You can even put bins inside other bins. There is no limit to the number of bins you can
have in your project, or the number of items you can store in each bin.
Bins exist only in project files. Changes you make to the contents of a bin, such as deleting,
moving, and renaming clips or renaming the bin itself, have no effect on the original
media files stored on your computer’s hard disk. If you delete a clip from a bin, the clips
media file is not deleted from the hard disk. Likewise, creating a new bin does not create
a new folder on your hard disk.
Working with Projects
How you use and organize your projects depends on the scope of your movie as well as
your particular organizational style. These factors also affect your decision to use one or
more sequences in your project.
Organizing Your Projects
Typically, you create a new project file for each movie you work on, regardless of its
duration. For example, if you’re working on a documentary about a bicycle manufacturing
company, you would create a project for it. If you’re also working on an industrial training
video about how to fix bicycles, that would be a second, separate project. Both projects
could conceivably refer to some of the same media, but they are completely independent
structures, each with its own clips, bins, and sequences.
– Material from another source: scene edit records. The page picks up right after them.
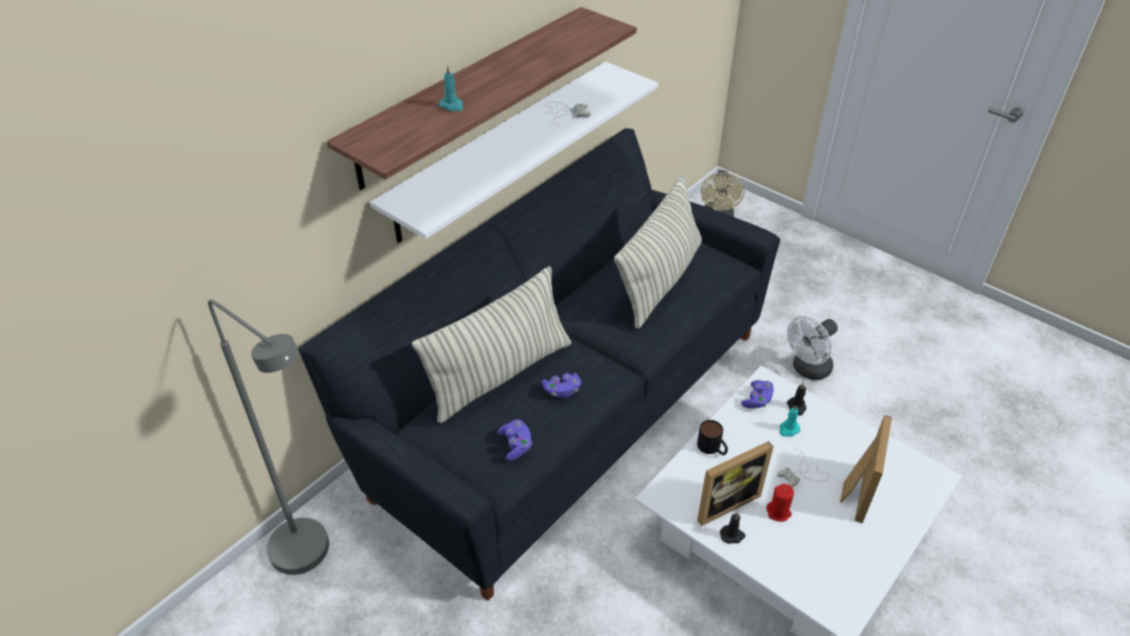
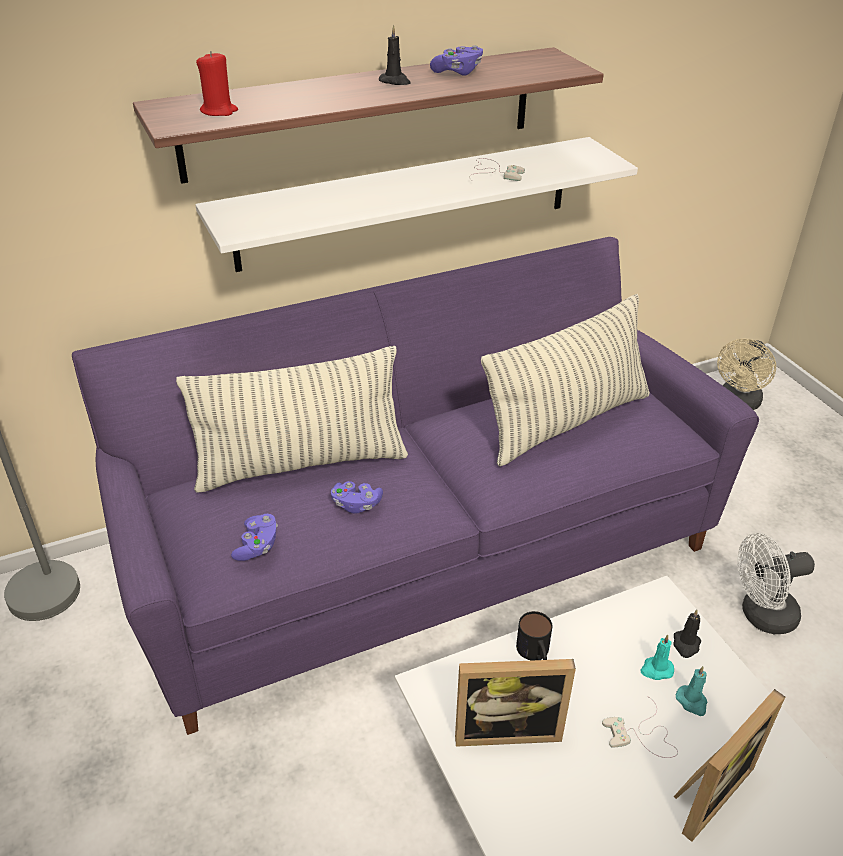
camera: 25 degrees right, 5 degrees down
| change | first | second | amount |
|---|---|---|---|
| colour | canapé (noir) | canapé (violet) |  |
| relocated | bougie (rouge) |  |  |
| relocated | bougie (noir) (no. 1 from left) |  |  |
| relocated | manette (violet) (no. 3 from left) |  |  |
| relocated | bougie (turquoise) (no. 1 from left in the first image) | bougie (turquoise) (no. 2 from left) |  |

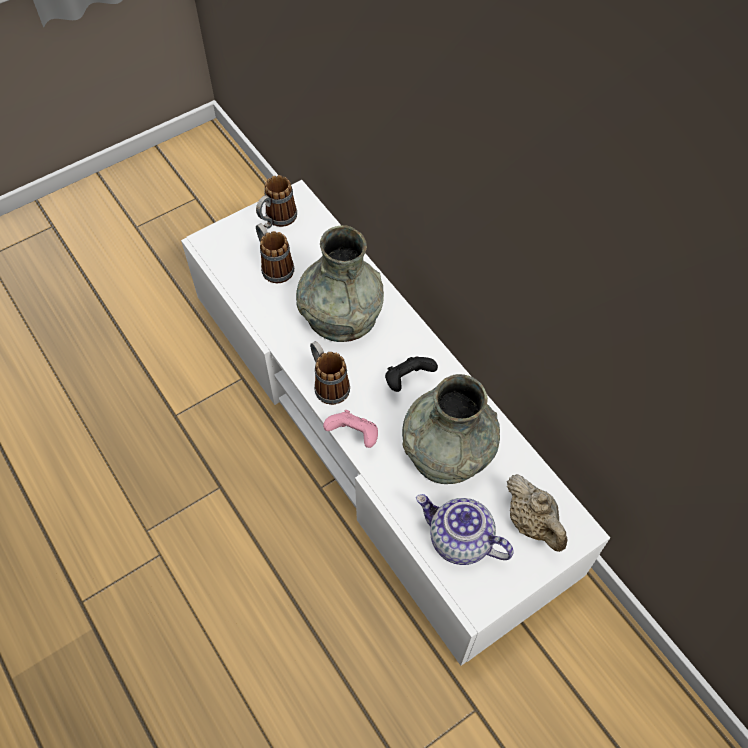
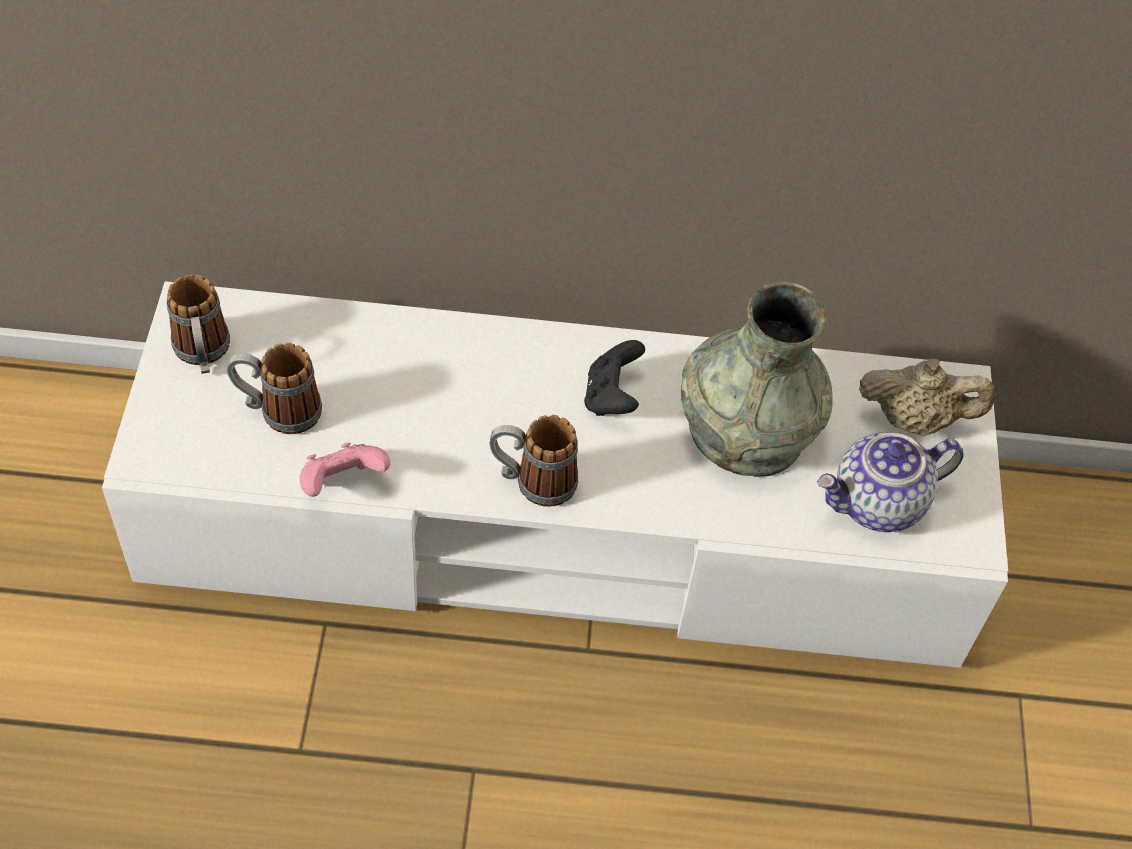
camera: 55 degrees left, 5 degrees down
| change | first | second | amount |
|---|---|---|---|
| relocated | manette (rose) |  |  |
| missing | vase (gris) (no. 1 from left) |  |  |

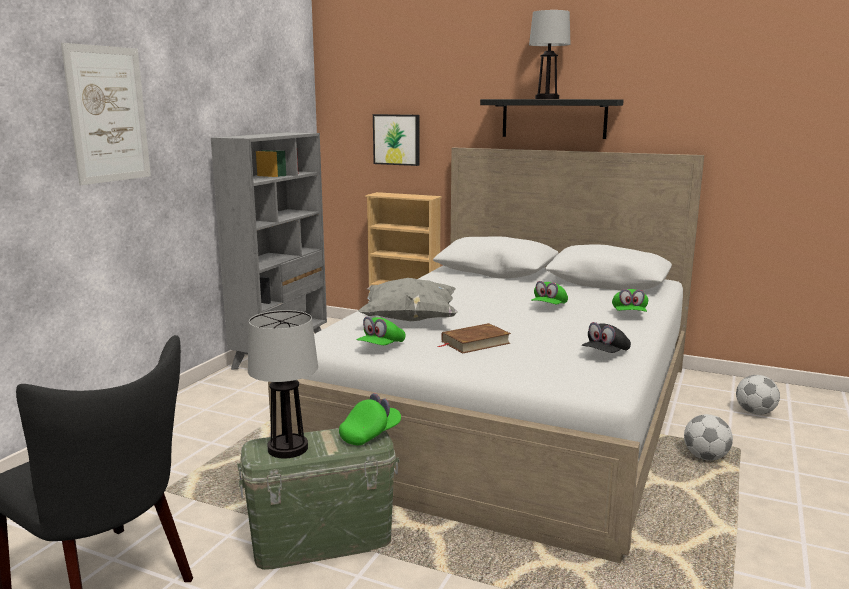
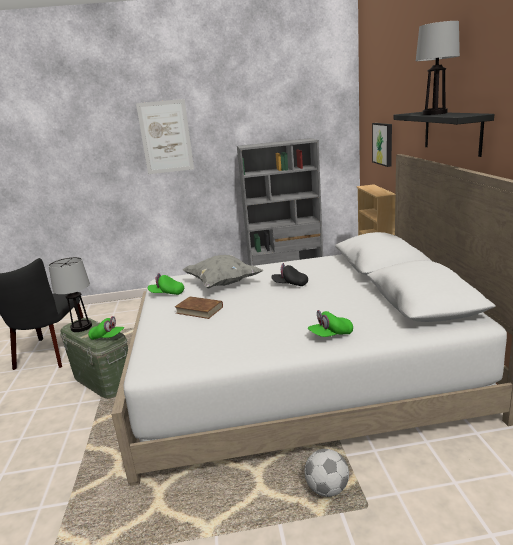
camera: 60 degrees right, 5 degrees up
| change | first | second | amount |
|---|---|---|---|
| relocated | casquette (noir) |  |  |
| missing | casquette (vert) (no. 3 from left) |  |  |
| missing | ballon de foot (no. 2 from left) |  |  |

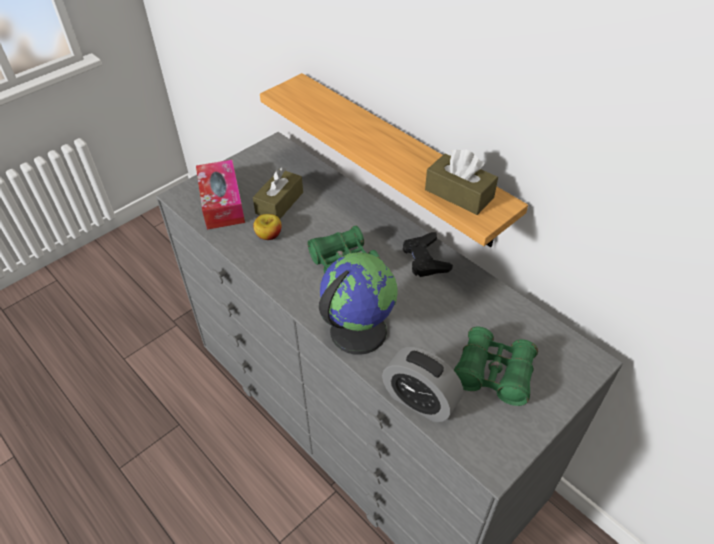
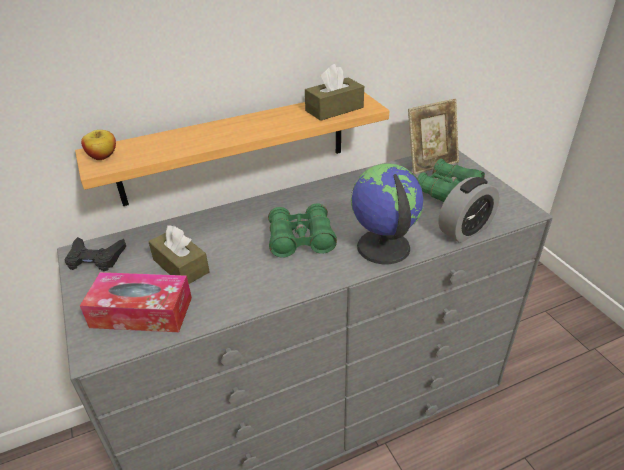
camera: 70 degrees left, 10 degrees down
| change | first | second | amount |
|---|---|---|---|
| relocated | manette (noir) |  |  |
| relocated | pomme |  |  |
| appeared |  | cadre photo |  |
Very large movie projects, such as feature films and documentaries with high shooting
ratios (meaning most of the footage shot during production will not be used in the final
movie), may contain thousands of clips. Although the number of clips and sequences
you can store in a project is theoretically unlimited, Final Cut Pro may take longer to
search, sort, and update if there are too many clips. If you find that managing your project
is becoming difficult, you can always break one project into several for the early editing
stages.
Using More Than One Sequence in a Project
For some projects, it makes sense to use several different sequences within the project.
You can use sequences in several ways, including:
Sequences as scenes: Break a movie into a series of separate sequences for each scene.
Sequences as versions: Edit different versions of the same movie, with each as its own
sequence. Examples are a television commercial with several alternative sound mixes,
or a documentary cut to feature film length as well as broadcast television length.
Sequences for special effects: This allows you to separate elaborate effects shots in
separate sequences so you can render them separately.